Lovely spent years writing the current campaign for Call of Cthulhu and then started to write two overlapping campaigns that will eventually factor into the game he’s running. Every week, he does hours of homework and preparation to steer the game’s next chapter. As long as people keep showing up to his house every Tuesday night, he expects the current campaign to continue for years. “I don’t play video games,” he says. “I don’t sit around smoking cigarettes and drinking whiskey. I sit around writing role-playing games, writing stories and planning MisCon. That’s just what I do.”

Everyone is in character

Kian, Kormak, Ugg and Eagon take turns whacking the hell out of each other’s shields and armor. At one point, Eagon drops to his knees and absorbs a barrage of heavy blows from Kormack. He’s getting slaughtered.

Sunday morning at MisCon belongs to the Society for Creative Anachronism. The courtyard that just hours earlier had been filled with costumed drunks escaping a fire alarm is now occupied by medieval sword fights. To the side of the courtyard an armored archer launches padded arrows toward a human target.

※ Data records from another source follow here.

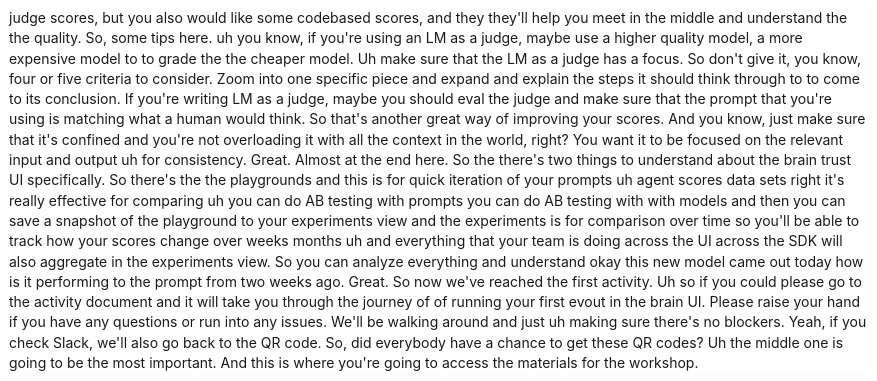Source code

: judge scores, but you also would like
some codebased scores, and they they'll
help you meet in the middle and
understand the the quality.
So, some tips here. uh you know, if
you're using an LM as a judge, maybe use
a higher quality model, a more expensive
model to to grade the the cheaper model.
Uh make sure that the LM as a judge has
a focus. So don't give it, you know,
four or five criteria to consider. Zoom
into one specific piece and expand and
explain the steps it should think
through to to come to its conclusion.
If you're writing LM as a judge, maybe
you should eval the judge and make sure
that the prompt that you're using is
matching what a human would think. So
that's another great way of improving
your scores. And you know, just make
sure that it's confined and you're not
overloading it with all the context in
the world, right? You want it to be
focused on the relevant input and output
uh for consistency.
Great. Almost at the end here. So the
there's two things to understand about
the brain trust UI specifically. So
there's the the playgrounds and this is
for quick iteration of your prompts uh
agent scores data sets right it's really
effective for comparing uh you can do AB
testing with prompts you can do AB
testing with with models and then you
can save a snapshot of the playground to
your experiments view and the
experiments is for comparison over time
so you'll be able to track how your
scores change over weeks months uh and
everything that your team is doing
across the UI across the SDK will also
aggregate in the experiments view. So
you can analyze everything and
understand okay this new model came out
today how is it performing to the prompt
from two weeks ago.
Great. So now we've reached the first
activity. Uh so if you could please go
to the activity document and it will
take you through the journey of of
running your first evout in the brain
UI.
Please raise your hand if you have any
questions or run into any issues.
We'll be walking around and just uh
making sure there's no blockers.
Yeah, if you check Slack, we'll also go
back to the QR code.
So, did everybody have a chance to get
these QR codes?
Uh the middle one is going to be the
most important. And this is where you're
going to access the materials for the
workshop.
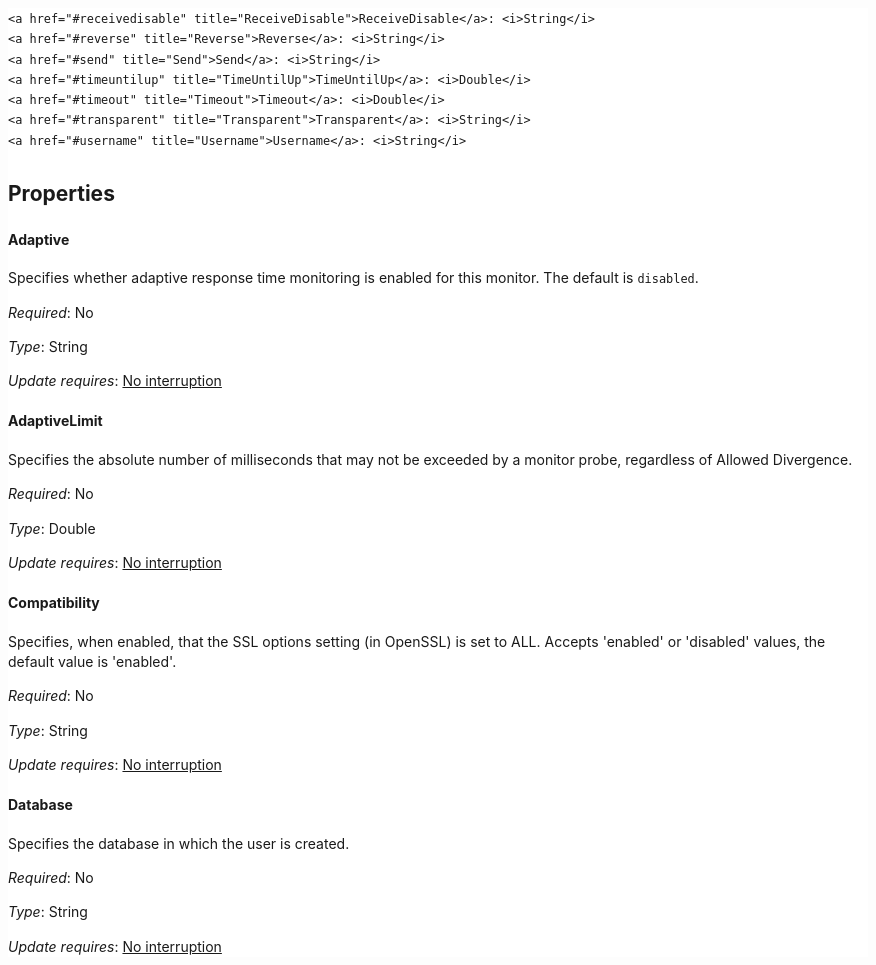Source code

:     <a href="#receivedisable" title="ReceiveDisable">ReceiveDisable</a>: <i>String</i>
    <a href="#reverse" title="Reverse">Reverse</a>: <i>String</i>
    <a href="#send" title="Send">Send</a>: <i>String</i>
    <a href="#timeuntilup" title="TimeUntilUp">TimeUntilUp</a>: <i>Double</i>
    <a href="#timeout" title="Timeout">Timeout</a>: <i>Double</i>
    <a href="#transparent" title="Transparent">Transparent</a>: <i>String</i>
    <a href="#username" title="Username">Username</a>: <i>String</i>
</pre>

## Properties

#### Adaptive

Specifies whether adaptive response time monitoring is enabled for this monitor. The default is `disabled`.

_Required_: No

_Type_: String

_Update requires_: [No interruption](https://docs.aws.amazon.com/AWSCloudFormation/latest/UserGuide/using-cfn-updating-stacks-update-behaviors.html#update-no-interrupt)

#### AdaptiveLimit

Specifies the absolute number of milliseconds that may not be exceeded by a monitor probe, regardless of Allowed Divergence.

_Required_: No

_Type_: Double

_Update requires_: [No interruption](https://docs.aws.amazon.com/AWSCloudFormation/latest/UserGuide/using-cfn-updating-stacks-update-behaviors.html#update-no-interrupt)

#### Compatibility

Specifies, when enabled, that the SSL options setting (in OpenSSL) is set to ALL. Accepts 'enabled' or 'disabled' values, the default value is 'enabled'.

_Required_: No

_Type_: String

_Update requires_: [No interruption](https://docs.aws.amazon.com/AWSCloudFormation/latest/UserGuide/using-cfn-updating-stacks-update-behaviors.html#update-no-interrupt)

#### Database

Specifies the database in which the user is created.

_Required_: No

_Type_: String

_Update requires_: [No interruption](https://docs.aws.amazon.com/AWSCloudFormation/latest/UserGuide/using-cfn-updating-stacks-update-behaviors.html#update-no-interrupt)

The SCA is dedicated to the preservation, research and recreation of all things Middle Ages. Unlike a Renaissance Fair, the SCA is participatory, meaning members assume new names and roles in whatever aspect of the Middle Ages interests them most. In other words, everyone is in character.

The SCA started as an offshoot of the original MisCon planning committee, and, like the Con, has managed to survive ever since. It represents yet another dimension of the weekend’s festivities—an SCA sword fighter may never otherwise cross paths with a Sandbaggers gamer, but they still meet every year at Ruby’s.

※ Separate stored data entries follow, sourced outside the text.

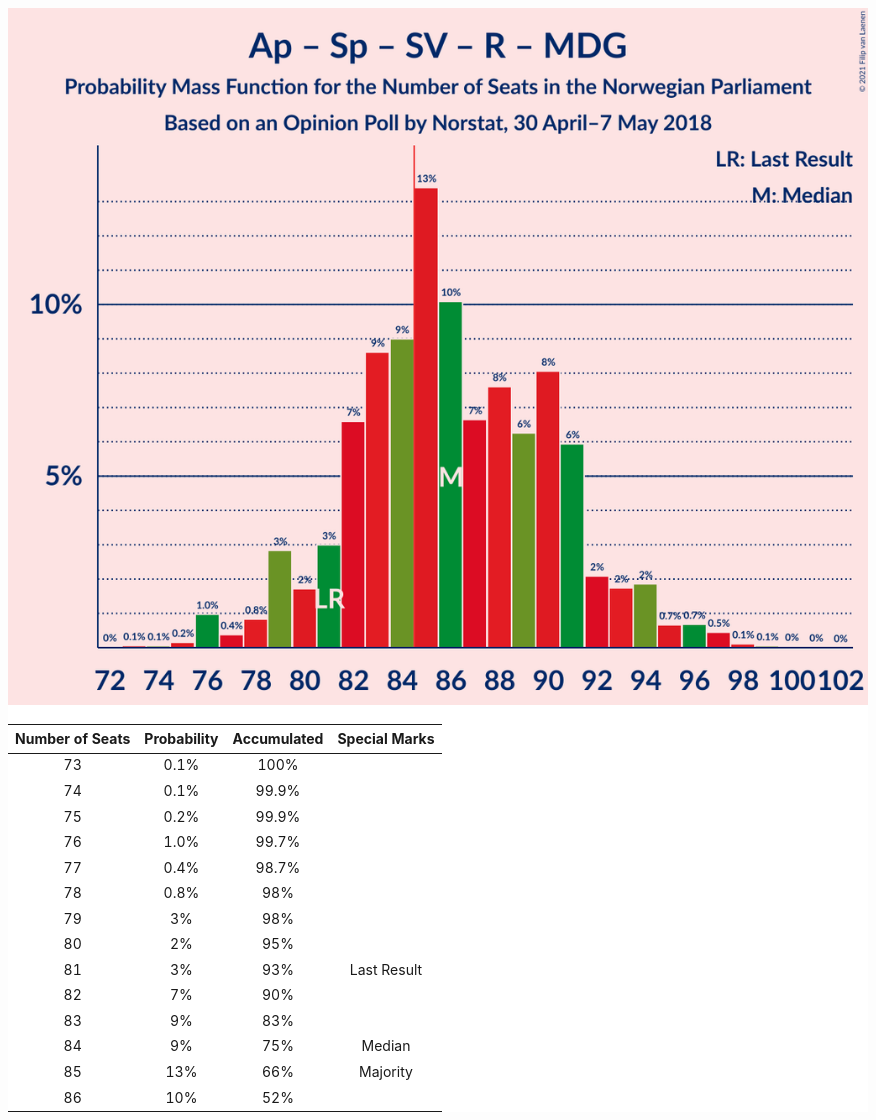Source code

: ![Graph with seats probability mass function not yet produced](2018-05-07-Norstat-coalitions-seats-pmf-ap–sp–sv–r–mdg.png "Seats Probability Mass Function")

| Number of Seats | Probability | Accumulated | Special Marks |
|:---------------:|:-----------:|:-----------:|:-------------:|
| 73 | 0.1% | 100% |  |
| 74 | 0.1% | 99.9% |  |
| 75 | 0.2% | 99.9% |  |
| 76 | 1.0% | 99.7% |  |
| 77 | 0.4% | 98.7% |  |
| 78 | 0.8% | 98% |  |
| 79 | 3% | 98% |  |
| 80 | 2% | 95% |  |
| 81 | 3% | 93% | Last Result |
| 82 | 7% | 90% |  |
| 83 | 9% | 83% |  |
| 84 | 9% | 75% | Median |
| 85 | 13% | 66% | Majority |
| 86 | 10% | 52% |  |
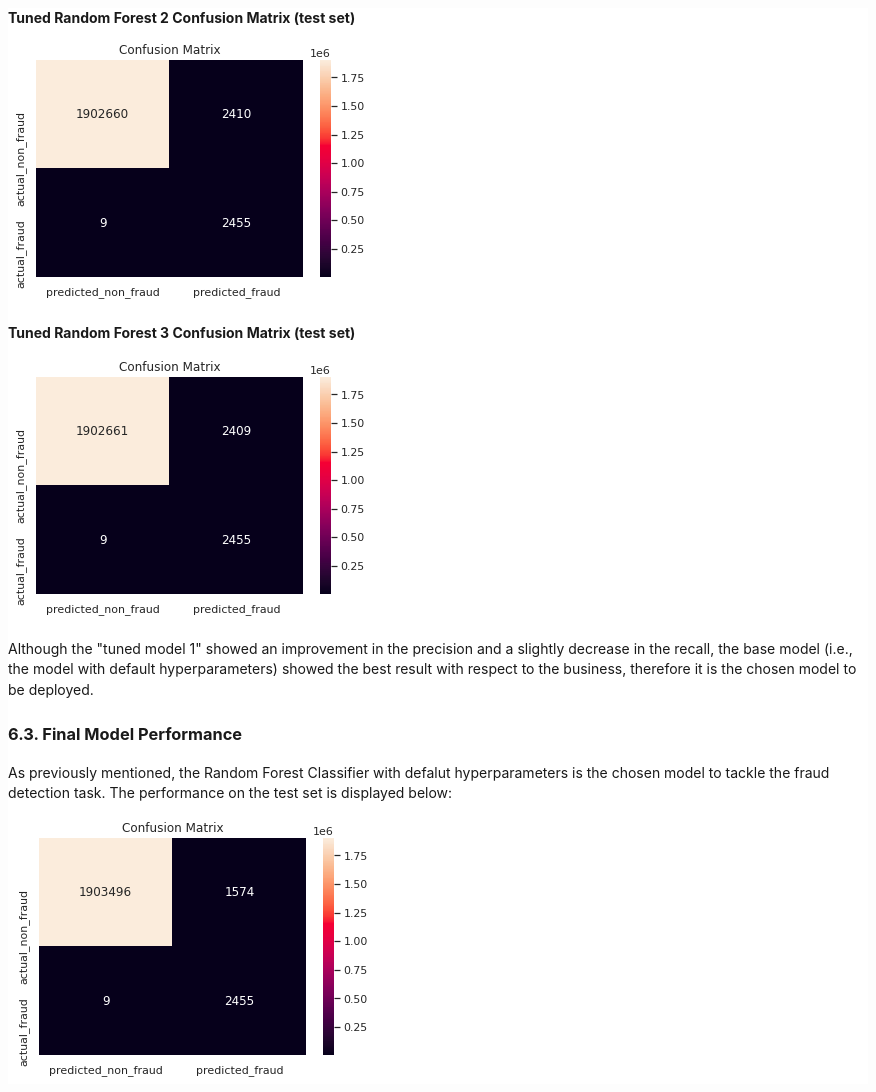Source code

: **Tuned Random Forest 2 Confusion Matrix (test set)**

![](images/06_tuned_2_cm.png)

**Tuned Random Forest 3 Confusion Matrix (test set)**

![](images/06_tuned_3_cm.png)


Although the "tuned model 1" showed an improvement in the precision and a slightly decrease in the recall, the base model (i.e., the model with default hyperparameters) showed the best result with respect to the business, therefore it is the chosen model to be deployed.


### 6.3. Final Model Performance

As previously mentioned, the Random Forest Classifier with defalut hyperparameters is the chosen model to tackle the fraud detection task. The performance on the test set is displayed below:

![](images/06_basemodel_cm.png)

“I would never hang out with half the people here in any other setting,” says Barba. “I just wouldn’t. I’m a judgmental son of a bitch. I don’t watch the SyFy network. I’m not into science fiction itself. I like epic fantasy. But I think one of the reasons I enjoy planning this weekend is that I can see all of these people come together and be weird.”

Lovely puts it a different way. “There’s a craving for that community embrace,” he says. “You may prefer to write the stories. You may prefer to read the stories. You may prefer to tell the stories by running a role-playing game, or play out the stories by being a character in a role-playing game. Whatever you prefer, it’s still the same sort of visceral craving for creativity and imagination.

“Part of what brings us together is that this is the community that understands and embraces that, no matter what,” he continues. “I think it’s an important outlet for people who may otherwise feel set aside in society…Happy people are nicer people. It might be a far cry from playing a role-playing game to ending a war, but at some point, if everyone’s getting together to do something joyful…”

It comes back to why drag queens belong at a sci-fi convention just as much as a Call of Cthulhu gamer. Both share visions of a slightly different world—one not necessarily far off from where we live now, only more accepting, noble, brave or—even better—loving.

Until that place exists, they have MisCon.